La fiebre del heno… una serie de hombres de mediana edad y similares características, que se encuentran solos de paso en Nápoles, enloquecen repentinamente hasta llegar al suicidio. Mientras las autoridades hallan nulo interés en el caso, un grupo privado contrata a un astronauta en la reserva para llevar a cabo una ardua y sorprendente investigación que encuentre el hilo conductor de esas muertes. De Nápoles a Roma, y de allí a París, siguiendo los pasos de una de las víctimas, el agente se sumerge en una situación que en ningún momento llega a controlar. El desenlace es inesperado.

Esto no es más que una forma basta (y bastarda) de intentar resumir un argumento que no se puede resumir fácilmente. Hablando de experiencias de lectura, Lem es todo un maestro proporcionándolas. Resulta imposible leer La fiebre del heno y no traer a la memoria a los autores que, con el checo Kafka a la cabeza, han propuesto con sus novelas un discurso que rompe con los presupuestos de nuestra vida cotidiana. Más que un discurso, supone una inmersión en una capacidad singular para contemplar la vida a través de un prisma que magnifica los detalles hasta convertirlos en una realidad asfixiante. Asfixia y un ligero horror cotidiano. No se trata, por tanto, de una fantasía prefabricada ni de una ciencia ficción planificada.

Novela de misterio, pues de un misterio se trata, La fiebre del heno sostiene una presencia tan solo tangencial de la ciencia ficción entre sus páginas, personalizada en ese fracasado astronauta que nunca llegó a pisar Marte y en tibios detalles dejados caer por aquí y por allá que nos alejan un tanto de nuestro propio continuo temporal, pero que están (en esta realidad loca que vivimos) al alcance de la mano en cualquier momento. No hay obligación ni marchamo, por tanto.

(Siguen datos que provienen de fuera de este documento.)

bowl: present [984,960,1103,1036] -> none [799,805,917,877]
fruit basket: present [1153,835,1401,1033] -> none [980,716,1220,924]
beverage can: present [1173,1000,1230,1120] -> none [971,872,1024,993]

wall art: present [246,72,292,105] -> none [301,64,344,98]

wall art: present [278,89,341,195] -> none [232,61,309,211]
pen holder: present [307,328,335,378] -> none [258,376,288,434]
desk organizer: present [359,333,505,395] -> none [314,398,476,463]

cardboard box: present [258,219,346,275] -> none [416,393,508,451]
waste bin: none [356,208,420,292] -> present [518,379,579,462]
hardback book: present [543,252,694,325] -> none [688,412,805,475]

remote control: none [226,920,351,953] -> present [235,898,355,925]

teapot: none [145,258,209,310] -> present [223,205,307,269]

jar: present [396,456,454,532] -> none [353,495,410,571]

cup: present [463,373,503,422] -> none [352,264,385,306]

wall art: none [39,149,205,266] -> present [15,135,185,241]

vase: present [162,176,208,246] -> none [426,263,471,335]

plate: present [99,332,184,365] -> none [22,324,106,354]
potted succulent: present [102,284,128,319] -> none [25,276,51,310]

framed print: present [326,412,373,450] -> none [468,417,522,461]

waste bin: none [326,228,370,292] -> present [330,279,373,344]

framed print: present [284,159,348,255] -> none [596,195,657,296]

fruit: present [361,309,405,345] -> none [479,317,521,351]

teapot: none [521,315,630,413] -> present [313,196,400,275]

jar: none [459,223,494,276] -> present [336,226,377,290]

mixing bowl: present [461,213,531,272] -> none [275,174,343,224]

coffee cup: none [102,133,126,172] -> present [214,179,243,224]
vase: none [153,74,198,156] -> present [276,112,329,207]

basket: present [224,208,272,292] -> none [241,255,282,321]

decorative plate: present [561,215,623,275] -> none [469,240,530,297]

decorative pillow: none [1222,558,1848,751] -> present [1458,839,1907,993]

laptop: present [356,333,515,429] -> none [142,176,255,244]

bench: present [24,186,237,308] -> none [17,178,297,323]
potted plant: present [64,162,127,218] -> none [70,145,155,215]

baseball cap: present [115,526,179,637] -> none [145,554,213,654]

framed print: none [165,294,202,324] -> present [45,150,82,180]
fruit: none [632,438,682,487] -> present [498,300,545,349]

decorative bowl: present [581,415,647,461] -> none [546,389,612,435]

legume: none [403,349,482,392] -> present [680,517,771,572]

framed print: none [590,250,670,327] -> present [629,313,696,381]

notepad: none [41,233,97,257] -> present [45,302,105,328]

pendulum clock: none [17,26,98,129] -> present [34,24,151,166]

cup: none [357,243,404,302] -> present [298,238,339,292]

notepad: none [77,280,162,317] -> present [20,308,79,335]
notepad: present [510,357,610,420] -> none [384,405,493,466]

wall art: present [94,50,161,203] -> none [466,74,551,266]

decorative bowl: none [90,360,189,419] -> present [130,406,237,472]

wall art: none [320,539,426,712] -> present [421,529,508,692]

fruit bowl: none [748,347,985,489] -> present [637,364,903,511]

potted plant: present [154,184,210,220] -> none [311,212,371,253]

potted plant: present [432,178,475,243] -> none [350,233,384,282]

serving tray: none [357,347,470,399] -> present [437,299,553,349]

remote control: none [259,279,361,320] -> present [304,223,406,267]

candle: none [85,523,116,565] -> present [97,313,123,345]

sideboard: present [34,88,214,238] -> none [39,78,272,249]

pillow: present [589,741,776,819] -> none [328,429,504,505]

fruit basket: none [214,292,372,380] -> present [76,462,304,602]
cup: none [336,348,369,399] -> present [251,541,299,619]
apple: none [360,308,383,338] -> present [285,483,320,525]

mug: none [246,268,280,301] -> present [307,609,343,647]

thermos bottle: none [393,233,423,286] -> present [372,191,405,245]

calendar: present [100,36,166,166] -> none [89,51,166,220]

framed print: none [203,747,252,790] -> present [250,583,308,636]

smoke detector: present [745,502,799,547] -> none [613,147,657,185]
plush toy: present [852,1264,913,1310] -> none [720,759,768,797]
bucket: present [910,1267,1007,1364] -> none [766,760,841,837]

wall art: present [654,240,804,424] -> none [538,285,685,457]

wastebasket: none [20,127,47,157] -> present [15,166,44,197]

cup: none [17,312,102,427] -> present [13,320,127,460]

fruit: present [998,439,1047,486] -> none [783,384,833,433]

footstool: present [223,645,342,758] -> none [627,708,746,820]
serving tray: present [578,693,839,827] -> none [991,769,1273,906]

A través de los pasos físicos y, sobre todo, los pasos mentales del protagonista, se nos muestran una serie de acontecimientos y reflexiones que exigen una gran implicación por parte del lector. Es necesario (¿o, como veremos al final, no tan necesario?) no perderse ni una sola frase ni una palabra. Cosa que, de todas formas, Lem consigue sin problemas: a pesar de un entramado no precisamente cómodo, es imposible abandonar la lectura. Si el estilo aparenta una cierta frialdad, el misterio en que nos sumerge el escritor y la maravillosa forma en que la información se va desgranando, desde la primera página, choca frontalmente con esa apariencia superficial. ¿Novela policíaca con ribetes de existencialismo? ¿Materialización de una imposibilidad vital? Nada de lo que diga reemplaza su lectura. Hay algo, aquí, inaprensible. Literatura honda que, como digo, puede gustar más o menos, pero nunca dejar indiferente. Y, una vez más, que ese puede gustar más o menos no induzca a error. No es excusa ni deseo de desviar del tema principal. La prosa de Lem es exquisita y perfectamente legible a la vez; sus ideas, por otra parte, para nada son circunstanciales. La fiebre del heno puede disfrutarse tanto en 1976 como en 2006. Llamo la atención –aunque no es estrictamente necesario aquí y ahora– sobre el capítulo Roma-París y su veraz descripción del atentado en el aeropuerto. ¿Quién podría decir que ha sido escrito hace treinta años?

Estamos, pues, probablemente ante una de las obras de Lem menos mencionadas al hacer un repaso de su brillante trayectoria. Antes destella Solaris, como icono personal del autor. Su Congreso de Futurología, sus Diarios de las Estrellas… Pero, rendidos ante su obra, debemos reconocer que es una de las más compactas dentro de la literatura contemporánea. Nadie puede salir impasible (para bien o para mal) de la lectura de –pongamos al azar– Edén, donde también está presente la incapacidad del hombre para comprenderlo todo. Como dice un buen amigo mío: la vida es todo aquello que te pasa mientras tú haces otros planes. Frase que, en el entramado de esta novela, es perfectamente válida.

Intentar controlar la existencia es inútil. Racionalizar no sirve de nada. Buscando las respuestas jamás las hallaremos; ellas llegarán a nosotros por caminos insospechados. Estamos ante una obra que refleja nuestra incapacidad de instaurar un orden. Que nos refleja.